-
Notifications
You must be signed in to change notification settings - Fork 58
LookupTableScalingSystem
Daniel Ayres edited this page Apr 15, 2015
·
1 revision
Constants for single precision:
public static final int SCALING_FACTOR_COUNT = 254; // -126, 127
public static final int SCALING_FACTOR_OFFSET = 126; // the zero point
private static final int SCALING_EXPONENT_THRESHOLD = 20;
The actual scaling factors and their logs are pre-calculated for these exponents:
int exponent = -126;
for (int i = 0; i < SCALING_FACTOR_COUNT; i++) {
scalingFactors[i] = Math.pow(2.0, exponent);
logScalingFactors[i] = Math.log(scalingFactors[i]);
exponent ++;
}
When calculating the partial likelihoods the absolute value of their exponents is bit-wise ORed into an variable:
exponent |= Math.abs(Math.getExponent(x));
After calculating the partial likelihoods for a node, this variable is tested to see if it is greater than SCALING_EXPONENT_THRESHOLD
in which case a rescaling is triggered for that set of partials.

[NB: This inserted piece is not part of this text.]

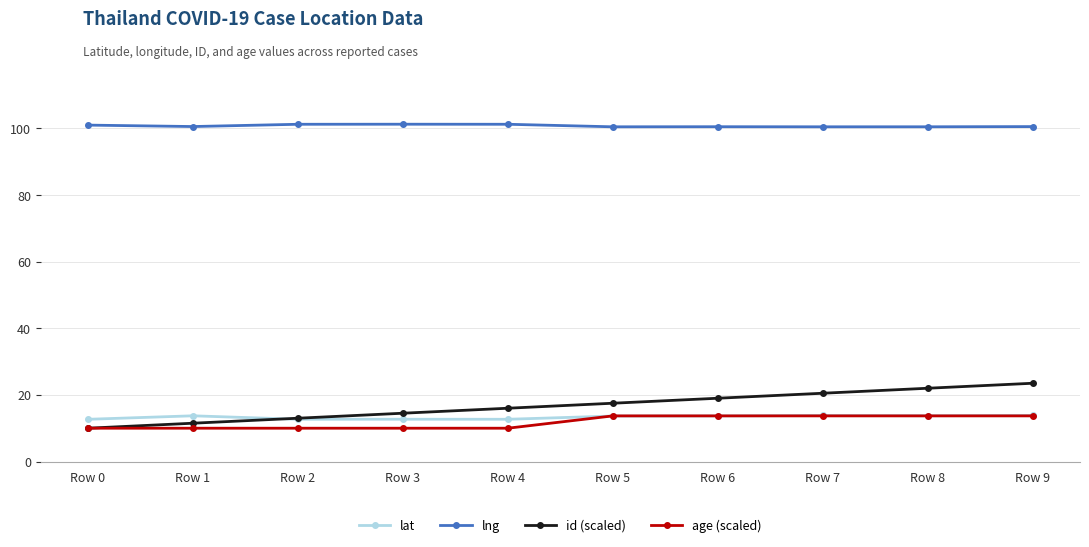

What is the value of the age (scaled) point at the 8th from the left?

13.7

private void rescalePartials(final int bufferIndex) {
double[] partials = this.partials[bufferIndex];
int[] counts = scalingFactorCounts[bufferIndex];
int u = 0;
for (int l = 0; l < categoryCount; l++) {
for (int k = 0; k < patternCount; k++) {
double maxValue = partials[u];
for (int i = 1; i < stateCount; i++) {
if (partials[u + i] > maxValue) {
maxValue = partials[u + i];
}
}
// find the exponent for the largest value
int exponent = Math.getExponent(maxValue);
if (exponent != 0) {
// invert and offset it to get the index of the appropriate scale factor
int index = SCALING_FACTOR_OFFSET - exponent;
double scalingFactor = scalingFactors[index];
// increment the count of how many times this factor has been used
counts[index] ++;
// do the rescaling
for (int i = 0; i < stateCount; i++) {
partials[u] *= scalingFactor;
u++;
}
}
}
}
}
Finally the log scale factors are subtracted from the log likelihood:
int[] rootCounts = scalingFactorCounts[bufferIndices[0]];
for (int i = 0; i < SCALING_FACTOR_COUNT; i++) {
// we multiplied the scaling factors in so now subtract the logs
outSumLogLikelihood[0] -= rootCounts[i] * logScalingFactors[i];
}
A few other notes:
- I don't accumulate the largest exponent in
updateStatesStates
as this is a 'cherry' subtending two tips and we can probably assume that there are no scaling issues on these. - The counts of scaling factors need to be accumulated from descendent nodes but this can be done in the calls that calculate the partial likelihoods. As the scaling count buffers 'shadow' the partial buffers, the same indices should be used.
updateStatesStates
simply zeros its counts as it isn't going to scale cherries,updateStatesPartials
just copies the counts from the internal node andupdatePartialsPartials
adds the counts from the two nodes below. - The drawback of this scheme is that individual site likelihoods can't be calculated. If this is required then the count buffers would become arrays of indices, one for each site, indexing the exponent used (although this could be byte array saving 1/4 of the space over storing actual factors.